The plan now becomes:
Limit (cost=10363.85..10365.02 rows=10 width=77) (actual time=45.829..48.101 rows=10 loops=1)
-> Gather Merge (cost=10363.85..18436.58 rows=69190 width=77) (actual time=45.827..48.097 rows=10 loops=1)
Workers Planned: 2
Workers Launched: 2
-> Sort (cost=9363.83..9450.32 rows=34595 width=77) (actual time=43.667..43.668 rows=8 loops=3)
Sort Key: (tanimoto_c('11000000011100000011100000000000000000000000000000000000000000000000000000000000000000000000000000
Sort Method: top-N heapsort Memory: 27kB
Worker 0: Sort Method: top-N heapsort Memory: 27kB
Worker 1: Sort Method: top-N heapsort Memory: 27kB
-> Parallel Seq Scan on externalfp (cost=0.00..8616.24 rows=34595 width=77) (actual time=0.095..43.559 rows=30 loops=3)
Filter: (tanimoto_c('1100000001110000001110000000000000000000000000000000000000000000000000000000000000000000000000
Rows Removed by Filter: 82997
Planning Time: 0.062 ms
Execution Time: 48.145 ms
Overall response is 0.128 seconds, or 110 times faster.
Muscle beats brain. At least here.
Third race. Relay
But if we enable the Swamidass/Baldi index again and keep the native Tanimoto function, the real magic happens.
The final plan:
Limit (cost=9427.54..9427.56 rows=10 width=77) (actual time=35.567..35.570 rows=10 loops=1)
-> Sort (cost=9427.54..9475.94 rows=19361 width=77) (actual time=35.566..35.566 rows=10 loops=1)
Sort Key: (tanimoto_c('110000000111000000111000000000000000000000000000000000000000000000000000000000000000000000000000000000000000000000000000
Sort Method: top-N heapsort Memory: 26kB
-> Bitmap Heap Scan on externalfp (cost=826.09..9009.15 rows=19361 width=77) (actual time=5.404..35.459 rows=90 loops=1)
Recheck Cond: ((cardinality >= 103) AND (cardinality <= 128))
Filter: (tanimoto_c('11000000011100000011100000000000000000000000000000000000000000000000000000000000000000000000000000000000000000000000
Rows Removed by Filter: 57910
Heap Blocks: exact=6801
-> Bitmap Index Scan on externalfp_cardinality_idx (cost=0.00..821.25 rows=58083 width=0) (actual time=4.307..4.307 rows=58000 loops=1)
Index Cond: ((cardinality >= 103) AND (cardinality <= 128))
Planning Time: 0.149 ms
Execution Time: 35.641 ms
Final overall response now 0.04 seconds, or 350 times faster!

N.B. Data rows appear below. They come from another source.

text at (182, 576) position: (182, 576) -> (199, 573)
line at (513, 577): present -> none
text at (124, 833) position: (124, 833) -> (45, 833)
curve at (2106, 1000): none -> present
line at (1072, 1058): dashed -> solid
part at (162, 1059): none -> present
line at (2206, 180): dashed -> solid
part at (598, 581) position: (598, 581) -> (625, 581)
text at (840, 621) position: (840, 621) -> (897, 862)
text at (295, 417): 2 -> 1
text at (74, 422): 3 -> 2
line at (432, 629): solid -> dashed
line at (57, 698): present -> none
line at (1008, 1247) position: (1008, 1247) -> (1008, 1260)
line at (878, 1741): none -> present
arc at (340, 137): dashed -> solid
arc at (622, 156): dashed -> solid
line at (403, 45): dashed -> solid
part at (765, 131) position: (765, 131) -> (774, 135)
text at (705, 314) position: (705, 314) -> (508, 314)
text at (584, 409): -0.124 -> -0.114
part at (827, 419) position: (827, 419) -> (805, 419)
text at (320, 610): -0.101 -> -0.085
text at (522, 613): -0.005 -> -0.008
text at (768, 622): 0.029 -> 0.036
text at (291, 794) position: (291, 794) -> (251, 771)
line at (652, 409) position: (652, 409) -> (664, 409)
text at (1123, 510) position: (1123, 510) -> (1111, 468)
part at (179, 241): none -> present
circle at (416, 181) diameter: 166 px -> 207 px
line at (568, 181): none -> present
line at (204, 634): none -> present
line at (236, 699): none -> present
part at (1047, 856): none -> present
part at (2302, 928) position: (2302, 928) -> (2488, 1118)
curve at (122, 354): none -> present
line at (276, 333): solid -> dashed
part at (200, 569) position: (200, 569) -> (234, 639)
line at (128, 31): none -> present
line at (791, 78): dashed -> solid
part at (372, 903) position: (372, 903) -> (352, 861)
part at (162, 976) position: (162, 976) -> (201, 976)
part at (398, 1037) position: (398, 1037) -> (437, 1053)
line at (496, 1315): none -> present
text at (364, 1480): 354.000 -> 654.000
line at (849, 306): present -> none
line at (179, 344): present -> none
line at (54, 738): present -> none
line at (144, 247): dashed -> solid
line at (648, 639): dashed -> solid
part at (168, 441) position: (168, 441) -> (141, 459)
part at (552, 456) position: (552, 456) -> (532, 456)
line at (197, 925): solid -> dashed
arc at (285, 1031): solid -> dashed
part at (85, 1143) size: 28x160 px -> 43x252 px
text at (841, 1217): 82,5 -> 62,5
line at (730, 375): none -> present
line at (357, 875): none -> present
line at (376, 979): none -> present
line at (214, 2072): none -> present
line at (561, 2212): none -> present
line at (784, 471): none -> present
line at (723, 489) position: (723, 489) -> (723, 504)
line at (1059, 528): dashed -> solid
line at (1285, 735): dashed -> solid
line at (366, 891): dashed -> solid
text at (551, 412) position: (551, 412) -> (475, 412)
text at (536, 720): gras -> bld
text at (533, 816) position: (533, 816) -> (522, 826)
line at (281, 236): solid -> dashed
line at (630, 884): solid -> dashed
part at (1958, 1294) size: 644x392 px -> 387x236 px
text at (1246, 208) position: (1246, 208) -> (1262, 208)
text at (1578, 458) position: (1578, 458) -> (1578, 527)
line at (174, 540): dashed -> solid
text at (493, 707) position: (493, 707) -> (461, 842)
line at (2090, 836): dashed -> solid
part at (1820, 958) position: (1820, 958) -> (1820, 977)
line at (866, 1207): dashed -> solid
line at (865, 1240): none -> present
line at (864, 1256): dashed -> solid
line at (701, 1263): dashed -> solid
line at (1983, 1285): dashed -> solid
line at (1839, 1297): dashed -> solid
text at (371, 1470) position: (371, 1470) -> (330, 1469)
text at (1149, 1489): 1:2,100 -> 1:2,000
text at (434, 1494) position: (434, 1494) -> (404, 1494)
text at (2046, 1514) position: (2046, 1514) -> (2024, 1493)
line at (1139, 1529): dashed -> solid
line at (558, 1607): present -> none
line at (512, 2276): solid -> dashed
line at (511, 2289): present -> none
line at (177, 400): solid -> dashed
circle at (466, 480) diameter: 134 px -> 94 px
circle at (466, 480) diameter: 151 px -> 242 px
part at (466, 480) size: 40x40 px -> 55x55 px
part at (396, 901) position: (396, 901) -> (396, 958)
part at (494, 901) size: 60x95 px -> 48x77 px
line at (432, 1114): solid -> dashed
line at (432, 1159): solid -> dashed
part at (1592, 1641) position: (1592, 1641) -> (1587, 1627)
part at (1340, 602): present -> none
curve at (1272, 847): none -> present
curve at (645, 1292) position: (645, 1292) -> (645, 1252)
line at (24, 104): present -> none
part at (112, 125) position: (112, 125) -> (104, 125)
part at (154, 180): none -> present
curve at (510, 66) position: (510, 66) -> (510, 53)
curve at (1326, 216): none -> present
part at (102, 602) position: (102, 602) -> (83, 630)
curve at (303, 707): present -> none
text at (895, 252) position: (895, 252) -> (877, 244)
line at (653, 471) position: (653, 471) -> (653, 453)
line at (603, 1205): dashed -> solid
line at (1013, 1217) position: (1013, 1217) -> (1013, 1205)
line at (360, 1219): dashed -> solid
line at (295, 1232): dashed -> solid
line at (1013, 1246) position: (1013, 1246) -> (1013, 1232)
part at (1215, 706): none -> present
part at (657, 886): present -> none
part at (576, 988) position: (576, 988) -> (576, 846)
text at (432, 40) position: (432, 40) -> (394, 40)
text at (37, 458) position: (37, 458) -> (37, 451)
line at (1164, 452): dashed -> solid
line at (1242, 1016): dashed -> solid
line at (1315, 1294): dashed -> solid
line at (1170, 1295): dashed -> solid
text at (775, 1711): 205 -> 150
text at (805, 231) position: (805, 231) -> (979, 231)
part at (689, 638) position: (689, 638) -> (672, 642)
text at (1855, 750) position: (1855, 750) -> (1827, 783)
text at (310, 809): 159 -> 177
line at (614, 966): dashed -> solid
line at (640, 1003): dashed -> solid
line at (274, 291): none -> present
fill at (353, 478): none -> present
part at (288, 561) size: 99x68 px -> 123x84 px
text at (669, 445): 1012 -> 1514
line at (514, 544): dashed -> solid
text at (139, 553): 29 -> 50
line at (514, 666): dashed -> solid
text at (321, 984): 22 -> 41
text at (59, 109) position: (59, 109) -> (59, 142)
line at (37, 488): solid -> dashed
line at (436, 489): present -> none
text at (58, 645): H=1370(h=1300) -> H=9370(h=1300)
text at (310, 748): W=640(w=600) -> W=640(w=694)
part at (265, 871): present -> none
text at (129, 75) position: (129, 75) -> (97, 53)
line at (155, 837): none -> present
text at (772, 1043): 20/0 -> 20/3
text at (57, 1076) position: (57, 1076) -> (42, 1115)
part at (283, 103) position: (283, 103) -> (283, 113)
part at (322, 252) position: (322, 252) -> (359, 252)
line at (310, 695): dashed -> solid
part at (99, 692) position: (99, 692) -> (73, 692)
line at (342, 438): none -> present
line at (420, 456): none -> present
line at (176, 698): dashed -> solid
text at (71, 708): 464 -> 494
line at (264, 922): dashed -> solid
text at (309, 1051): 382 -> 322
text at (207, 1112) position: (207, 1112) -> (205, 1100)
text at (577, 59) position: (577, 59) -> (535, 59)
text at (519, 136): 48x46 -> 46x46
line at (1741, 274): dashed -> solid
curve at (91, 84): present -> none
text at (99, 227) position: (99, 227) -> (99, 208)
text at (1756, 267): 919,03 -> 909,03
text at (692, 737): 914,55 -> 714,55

Muscle + brain: unmatched.
Conclusion
Sometimes the Hare wins, sometimes the Hedgehog does. Always attack nontrivial optimization problems from different angles and experiment, experiment, experiment.While C largely outperforms the index in this case, it's still good to know both, because using native functions is not always possible, e.g. on an AWS RDS instance. Then, 4.6x faster is better than nothing.
PostgreSQL needs a native builtin function for counting bits in BIT VARYING. Since fingerprint screening can be used not only for chemical structures, but for virtually every complex data that can be broken down into binary features, this would be ever so useful.